2012-07-30

lightreads: a partial image of a etymology tree for the Indo-European word 'leuk done in white neon on black'; in the lower left is (Default)
2012-07-30 10:09 pm

Euclid's Window: The Story of Geometry from Parallel Lines to Hyperspace

Euclid's Window : The Story of Geometry from Parallel Lines to HyperspaceEuclid's Window : The Story of Geometry from Parallel Lines to Hyperspace by Leonard Mlodinow

My rating: 3 of 5 stars


History of math more than actualfacts math, with a minimally annoying authorial voice as these things go. Except for the teeny weeny culture/race centrism problem – I’m neither a historian nor a mathematician, but even I know it’s pretty freaking suspect when your history doesn’t include the advancements of, um, the Arab world, the South/Central American empires, or, you know, Asia, except for that one paragraph that one time. I mean, write a history of European geometry, by all means, I did like it, but let’s maybe call it that next time so as to look less like clueless Eurocentric twits, yeah?

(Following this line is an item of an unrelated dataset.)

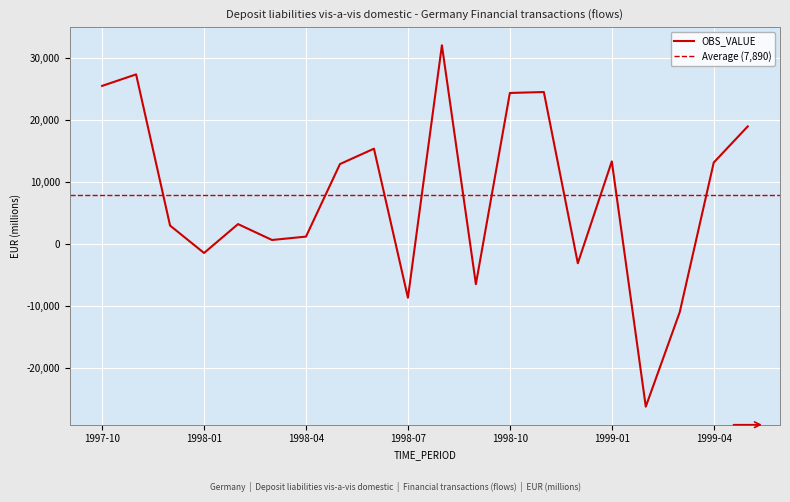

Which has a higher value, 1998-07 or 1999-01?

1999-01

Anyway. Last third of the book swung into modern physics, and convinced me yet again that in the absence of advanced math, it really does sound like these guys are just making shit up. I mean, vibrating strings? Oh rilly. Shame I stopped at calculus, because no matter how many metaphors you throw at me, I still have a hard time taking this stuff seriously without the fundamental grocking I don’t have the tools for.